Addis Ababa, the Ethiopian capital, has since 1963 served as Africa’s diplomatic capital.  In 1963, under the auspices of Ethiopia’s long serving leader, Emperor Haile Selassie, the first conference of independent African states resulted in the formation of the Organization of African Unity (OAU).  The OAU was a powerful Forum for mobilizing international pressure to dismantle colonialism and Apartheid. 

In 2001, the OAU was replaced by a more institutionally robust African Union (AU) that would resolutely promote the vision of an integrated, peaceful and prosperous Africa. Thus, the Charter of the Organization of African Unity (OAU) was superseded by the Constitutive Act of the African Union (CAAU). The OAU Charter laid supreme emphasis on the principle of non interference in the internal affairs of member states. The CAAU represented an incremental improvement because it bestowed upon the AU the right to intervene in member states where mass killings and other egregious human rights atrocities were being perpetrated. This was the African Union’s version of the United Nations (UN) Responsibility to Protect (R2P) paradigm.  

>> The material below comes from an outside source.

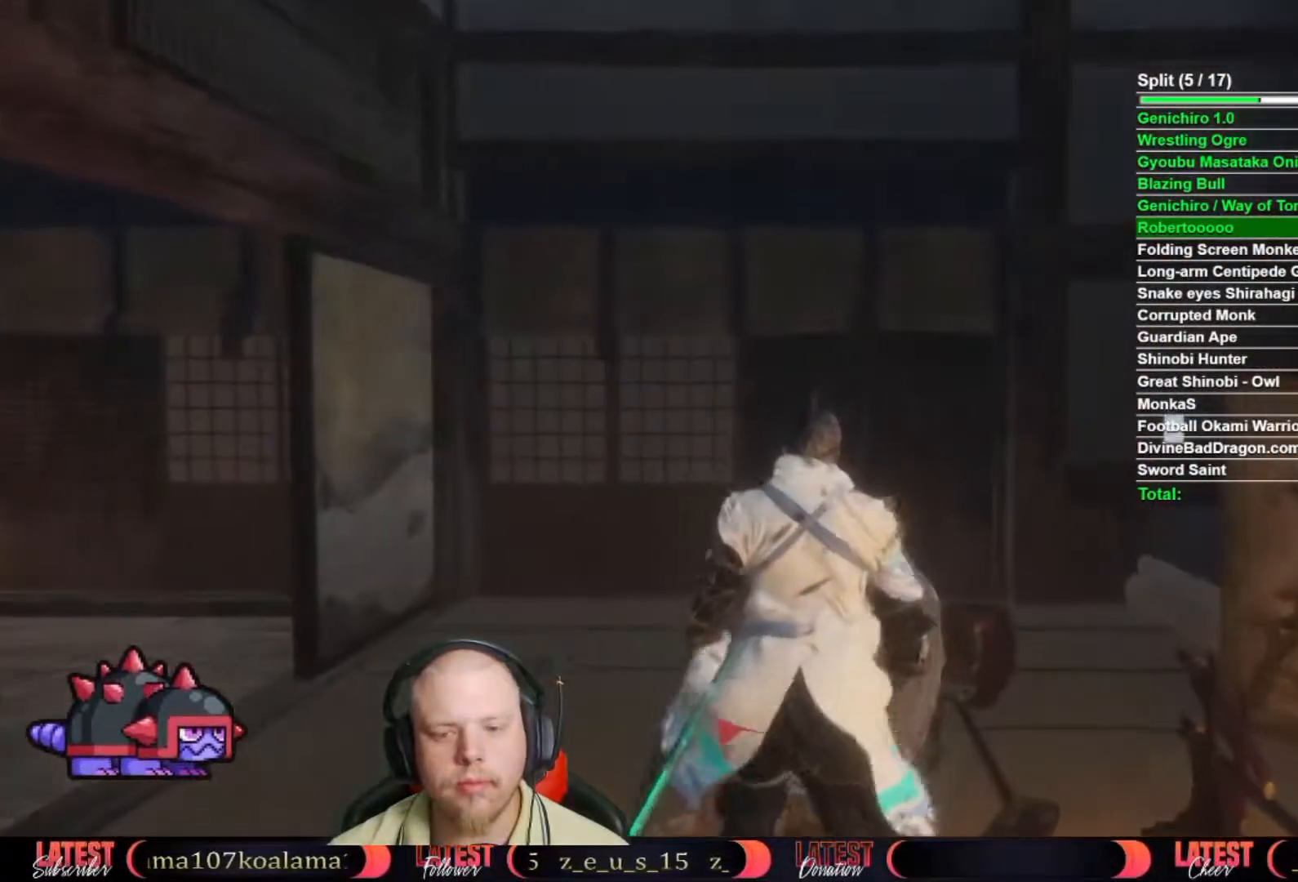
{"buttons": ["A"], "left_stick": "center", "right_stick": "left", "button_events": [[100, "A", "down"], [183, "A", "up"], [283, "A", "down"], [350, "A", "up"], [433, "A", "down"]]}
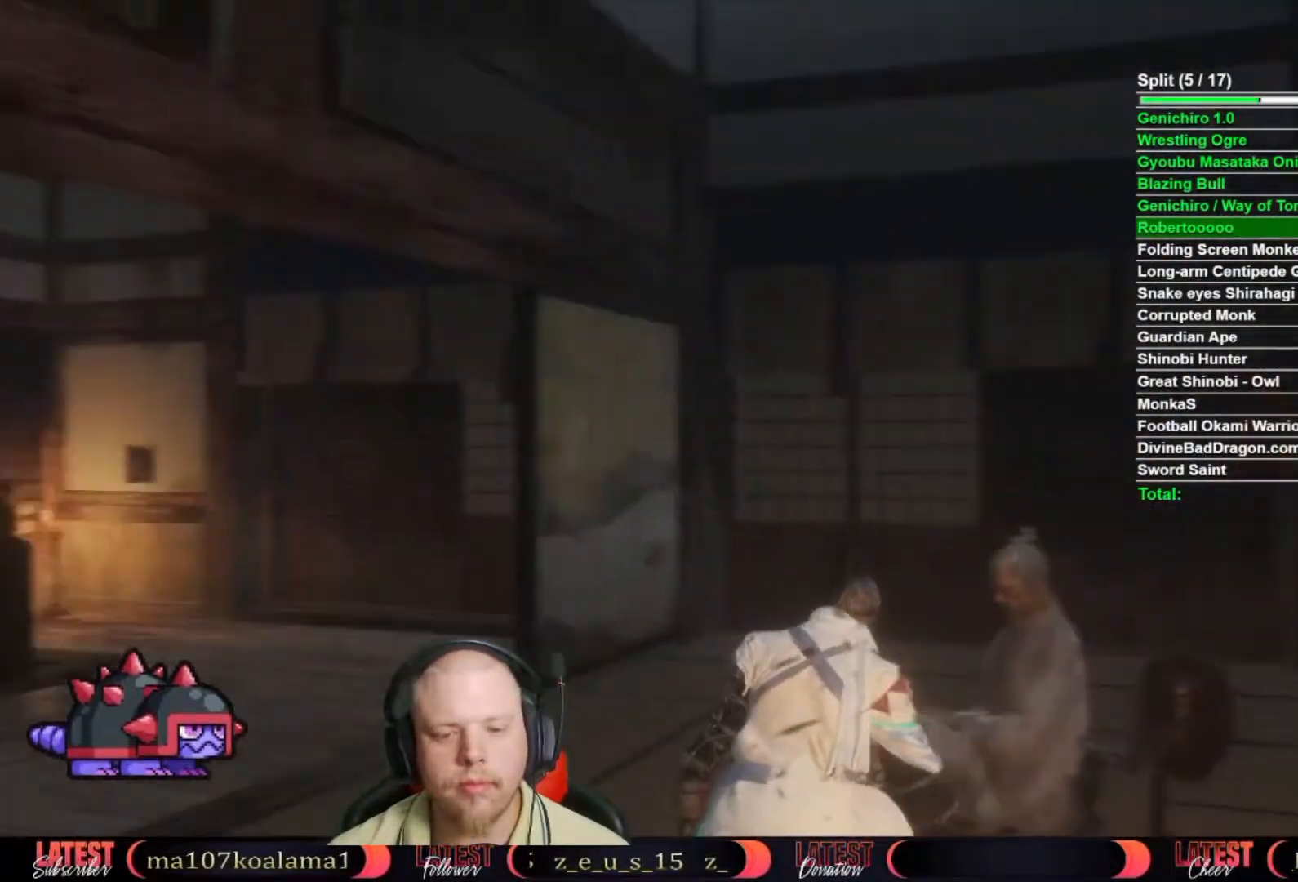
{"buttons": ["A"], "left_stick": "center", "right_stick": "left", "button_events": [[17, "A", "up"], [100, "A", "down"], [183, "A", "up"], [267, "A", "down"], [350, "A", "up"], [433, "A", "down"]]}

It is therefore ironical that the country that hosts the African Union’s bureaucracy and its formidable institutional machinery of peacemaking and preventive diplomacy has rejected offers of the continental organization to facilitate a diplomatic and peaceful solution to this fratricidal conflict.  The AU possesses the African Union Peace and Security Council (AUPSC), the African Union Panel of the Wise (AUPoW), the Continental Early Warning System (CEWS), and Special Envoys/Emissaries. Notwithstanding this impressive institutional peacemaking machinery, the fratricidal conflict in Tigray has not only escalated but drawn in neighboring Eritrea and according to some sources, the United Arab Emirates (UAE).

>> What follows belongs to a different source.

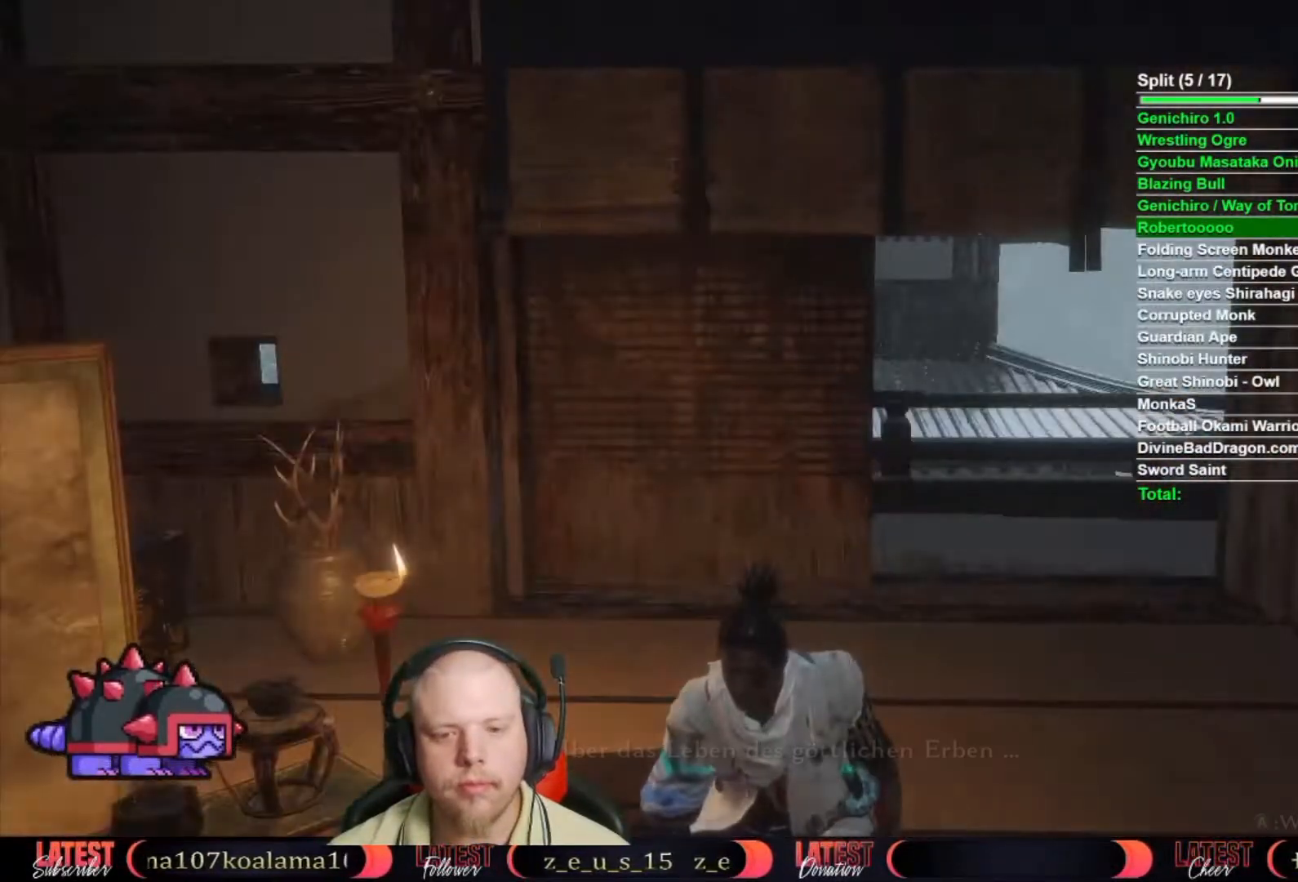
{"buttons": [], "left_stick": "center", "right_stick": "center", "button_events": [[17, "A", "up"], [67, "A", "down"], [150, "A", "up"], [233, "A", "down"], [333, "A", "up"], [400, "A", "down"], [500, "A", "up"]]}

The African Union’s response to the internal conflicted can best be characterized as tepid or feeble.  African Union Chairperson of the Assembly of Heads of State and Government, South African President Cyril Ramaphosa has not flown to meet Ethiopian Prime Minister Abiy Ahmed to emphasize the paramount urgency of halting the conflict. He belatedly and rather diffidently dispatched Special Envoys; ex Presidents Joaquim Chissano (Mozambique), Johnson-Sirleaf (Liberia) and Kgalema Motlanthe(South Africa) to persuade the parties to negotiate a peaceful resolution of the conflict.  Though Prime Minister Ahmed cordially received the AU Peace mission,  he unequivocally refused the Envoys’ request to travel to the Northern State of Tigray.

The AU’s failure to persuade the Ethiopian government to permit the AU’s three Special Envoys to facilitate a negotiated settlement between the Federal authorities and the Tigray Regional Government represents a catastrophic failure of the AU’s preventive peacemaking diplomacy. More ominously it sends a message that whilst the AU can intervene in intra-state conflicts across Africa, Ethiopia, the country that hosts the AU Commission, can disdainfully spurn the preventive peacemaking diplomacy of the continental organization when it comes to dealing with its own internal crises.

The bottom line is that the ‘soft power’ of the African Union has been irreparably blemished.

By Dr. Michael N. Mulikita PhD

The author is Academic Dean of the School of Social Sciences, Mulungushi University, Zambia. He served as an Analyst in the OAU’s Permanent Mechanism for Conflict Prevention, Management and Resolution in Ethiopia (1999-2001).